Notes on Modeling Historical Data

Overview of Historical Data Modeling

Purpose of Modeling Historical Data
  • Definition: Historical data refers to data that records changes over time.
  • Example: Tracking a person's height at different ages is a simple form of historical data recording. Similarly, businesses track historical data to identify trends and make process improvements.
  • Example in Business: A video store tracks movie rental history to determine popular movies and adjust inventory accordingly.
Importance of Historical Data
  • Trend Analysis: Understanding historical data helps in recognizing patterns that can lead to business innovations.
  • Cost Management: Storing unnecessary historical data can incur costs related to storage and resource allocation.
    • E.g., database space requirements and the need for employee resources to manage the data.

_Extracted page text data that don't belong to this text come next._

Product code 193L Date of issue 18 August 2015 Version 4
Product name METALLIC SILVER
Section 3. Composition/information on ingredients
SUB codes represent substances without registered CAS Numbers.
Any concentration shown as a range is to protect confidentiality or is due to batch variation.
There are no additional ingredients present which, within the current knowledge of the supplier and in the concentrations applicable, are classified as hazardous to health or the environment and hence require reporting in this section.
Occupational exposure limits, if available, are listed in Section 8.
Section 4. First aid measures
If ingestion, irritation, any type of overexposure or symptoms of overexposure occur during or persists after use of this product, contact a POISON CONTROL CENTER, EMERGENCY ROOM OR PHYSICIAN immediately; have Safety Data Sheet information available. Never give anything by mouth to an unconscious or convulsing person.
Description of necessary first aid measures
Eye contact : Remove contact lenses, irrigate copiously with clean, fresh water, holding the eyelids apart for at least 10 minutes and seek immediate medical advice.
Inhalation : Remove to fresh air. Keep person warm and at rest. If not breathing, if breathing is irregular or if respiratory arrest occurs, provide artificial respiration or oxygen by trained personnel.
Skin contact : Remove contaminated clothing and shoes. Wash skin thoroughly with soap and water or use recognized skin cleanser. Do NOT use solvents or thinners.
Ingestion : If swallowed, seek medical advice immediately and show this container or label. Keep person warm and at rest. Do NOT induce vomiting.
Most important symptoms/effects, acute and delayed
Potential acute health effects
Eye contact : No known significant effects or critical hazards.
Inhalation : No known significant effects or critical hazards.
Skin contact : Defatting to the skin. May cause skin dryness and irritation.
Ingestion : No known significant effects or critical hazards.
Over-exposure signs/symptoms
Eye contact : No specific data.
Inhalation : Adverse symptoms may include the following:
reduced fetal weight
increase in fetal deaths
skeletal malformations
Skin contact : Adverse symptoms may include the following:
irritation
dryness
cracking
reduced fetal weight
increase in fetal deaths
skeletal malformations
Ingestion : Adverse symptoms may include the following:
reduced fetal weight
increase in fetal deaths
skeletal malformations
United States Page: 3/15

Audit Trail and Data Integrity

  • Audit Trail: A step-by-step record of changes made to data, crucial for maintaining data integrity.
  • Validation Requirements: It is essential to validate the requirements for storing historical data with users, ensuring data relevance and necessity.

Designing Models for Historical Data

Challenges in Modeling
  • Normal Form Violation: Simply storing previous salary amounts can lead to multivalued attributes, which violates First Normal Form (1NF).
  • Employee Salary Tracking: One approach involves storing current salary and optional end dates for salaries, ensuring an employee has only one current salary.
Modeling Rental History
  • Jewelry Rental Example: A jewelry store rents items (e.g., necklaces) to movie stars. To effectively track rental history, a many-to-many (M:M) relationship between the entities JEWELRY PIECE and MOVIE STAR should be established.
  • Intersection Entity: This M:M relationship must be resolved with an intersection entity, such as RENTAL HISTORY, which tracks attributes like rental date and date returned.
Unique Identifiers (UIDs)
  • UID Importance: The UID for RENTAL HISTORY must ensure unique combinations of movie star IDs, jewelry piece codes, and rental dates to prevent duplicate entries.
    • Example: If Scarlet Johansson rents the Princess necklace, she cannot rent it on another date simultaneously.
    • Example 2: Different movie stars can rent the same jewelry piece on different dates, as long as the combinations of IDs and dates are unique.

Conclusion and Key Learning Points

  • Historical Data Necessity: Understand the need to track data that changes over time.
  • Constructing ERD Models: Learn to construct Entity-Relationship Diagrams (ERDs) that incorporate elements reflecting data changes over time.
  • Choice of UID: Identify and justify the selection of UIDs for entities storing historical data.

Key Terminology

  • Audit Trail: A detailed log of data changes to maintain a clear path of historical modifications.
  • Historical Data: Data that reflects changes over a certain period, crucial for analysis and reporting.